Vous êtes le sel de la terre : Etre disciple, ce n’est pas un acte héroïque et surnaturel ; devenir disciple du Christ c’est simplement mais fermement redécouvrir la valeur et la saveur du sel ; Ce n’est pas être sous la lumière mais être lumière. L’évangile de Jésus Christ ressemble à du sel ; on pourrait dire qu’il n’a en soi de vraie valeur car on découvre plutôt sa pertinence, son rôle, sa valeur et son prix au contact d’autre chose que lui-même ; le parfait disciple qui ne rencontrerait jamais la réalité la banalité, l’ordinaire de la vie serait un parfait disciple à qui il manquerait une bonne dose de sel et de lumière.

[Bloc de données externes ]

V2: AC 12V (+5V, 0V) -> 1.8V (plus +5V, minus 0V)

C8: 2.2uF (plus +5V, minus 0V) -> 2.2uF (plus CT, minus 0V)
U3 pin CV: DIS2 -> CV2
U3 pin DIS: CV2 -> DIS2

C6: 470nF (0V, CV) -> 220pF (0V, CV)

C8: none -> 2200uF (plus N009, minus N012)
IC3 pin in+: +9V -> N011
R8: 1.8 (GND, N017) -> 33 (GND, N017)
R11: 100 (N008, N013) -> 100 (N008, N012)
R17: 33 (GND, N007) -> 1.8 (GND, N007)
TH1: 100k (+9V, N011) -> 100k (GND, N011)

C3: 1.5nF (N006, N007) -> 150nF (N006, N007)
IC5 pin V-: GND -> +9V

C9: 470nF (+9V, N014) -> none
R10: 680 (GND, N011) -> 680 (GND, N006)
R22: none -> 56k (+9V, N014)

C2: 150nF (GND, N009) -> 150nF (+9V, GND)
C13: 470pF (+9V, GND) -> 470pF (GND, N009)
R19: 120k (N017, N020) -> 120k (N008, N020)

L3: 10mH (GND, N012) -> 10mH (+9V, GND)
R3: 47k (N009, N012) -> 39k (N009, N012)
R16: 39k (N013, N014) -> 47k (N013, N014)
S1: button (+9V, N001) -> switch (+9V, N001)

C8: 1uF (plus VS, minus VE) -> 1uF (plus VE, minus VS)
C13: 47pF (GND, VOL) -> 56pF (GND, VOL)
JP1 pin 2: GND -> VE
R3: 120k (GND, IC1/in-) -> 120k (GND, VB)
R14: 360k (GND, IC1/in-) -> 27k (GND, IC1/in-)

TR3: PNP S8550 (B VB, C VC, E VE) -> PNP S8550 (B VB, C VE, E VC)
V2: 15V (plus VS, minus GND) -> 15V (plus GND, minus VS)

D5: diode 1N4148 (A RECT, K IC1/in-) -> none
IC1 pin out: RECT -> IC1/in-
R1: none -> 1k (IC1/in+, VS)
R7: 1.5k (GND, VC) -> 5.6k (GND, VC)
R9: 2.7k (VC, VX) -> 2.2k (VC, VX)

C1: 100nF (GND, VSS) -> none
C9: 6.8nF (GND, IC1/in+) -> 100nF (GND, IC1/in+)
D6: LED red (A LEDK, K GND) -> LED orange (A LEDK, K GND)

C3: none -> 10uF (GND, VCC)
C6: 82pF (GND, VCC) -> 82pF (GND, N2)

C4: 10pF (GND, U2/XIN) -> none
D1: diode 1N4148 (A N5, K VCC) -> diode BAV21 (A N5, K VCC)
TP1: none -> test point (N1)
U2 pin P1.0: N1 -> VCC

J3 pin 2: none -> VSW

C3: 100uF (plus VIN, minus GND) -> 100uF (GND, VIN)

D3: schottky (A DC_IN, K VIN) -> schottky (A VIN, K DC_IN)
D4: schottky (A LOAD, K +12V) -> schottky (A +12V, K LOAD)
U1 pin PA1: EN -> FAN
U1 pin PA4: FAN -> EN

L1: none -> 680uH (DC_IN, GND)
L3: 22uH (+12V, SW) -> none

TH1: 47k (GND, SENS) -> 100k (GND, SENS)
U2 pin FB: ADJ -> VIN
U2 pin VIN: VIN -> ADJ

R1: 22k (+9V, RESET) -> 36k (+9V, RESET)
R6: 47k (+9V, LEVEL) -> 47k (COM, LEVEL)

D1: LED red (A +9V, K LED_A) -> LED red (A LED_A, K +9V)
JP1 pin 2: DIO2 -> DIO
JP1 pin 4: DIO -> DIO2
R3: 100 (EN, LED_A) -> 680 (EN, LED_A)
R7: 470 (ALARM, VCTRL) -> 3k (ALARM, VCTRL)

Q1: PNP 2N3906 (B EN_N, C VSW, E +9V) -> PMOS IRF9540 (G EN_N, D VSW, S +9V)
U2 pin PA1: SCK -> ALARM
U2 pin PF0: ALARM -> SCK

Le Sel de l’évangile c’est du sel en bon état capable de donner du piquant et de rendre le reste et les autres meilleurs. Le disciple n’est pas meilleur, il rend les autres meilleurs ; il donne de la saveur à autre chose que lui-même : en cela il renonce à sa propre valeur, qui est enfoui pour révéler le goût des autres.

L’évangile de ce jour nous invite à redécouvrir en nous, ce qui donne du goût à notre existence et à celles des autres ; il nous invite à trouver pour nous, le chemin d’un renoncement dans nos vies à tout vouloir, tout dans l’extériorité ou tout dans l’intériorité ;  il nous invite à construire dans la durée et à découvrir le chemin de la vie à l’extérieur comme à l’intérieur de nous-mêmes.

Finalement avec ces réalités sel et lumière les disciples du Christ sont équipés, sont munis de ce qui les rend utiles et bienveillants pour les autres pour indiquer sans ostentation, un chemin, un chemin de vie et de vérité. L’Eglise du Christ est celle qui comme l’affirmait bien des siècles avant Jésus, le prophète Esaïe : l’Eglise du Christ est appelée avec son sel et sa lumière comme outils vivants à devenir « réparatrice de brèches, restauratrice de ruelles pour qu’on y habite ».

Des brèches à restaurer, des ruelles à éclairer il en existence partout en nous et autour de nous. Nous sommes invités à entrer dans le chantier ou chacune et chacun a une place.

Permettre la vie en société, y être visible, et y être humble et modeste c’est la condition paradoxale d’une vie d’Eglise, sans cesse alimentée en lumière et en sel. 

Vous êtes le sel de la terre ; oui, le sel c’est une bonne chose ; que le Seigneur nous donne l’énergie suffisante pour découvrir en nous le prix du sel de l’évangile ! Vous êtes la lumière du monde, oui la lumière comme au commencement du monde Dieu vit que cela était bon.

Qu’il nous donne la joie de vivre dans cette espérance à commencer par le partage du pain et du vin de la lumière et du sel, pour aujourd’hui et les jours qui viennent.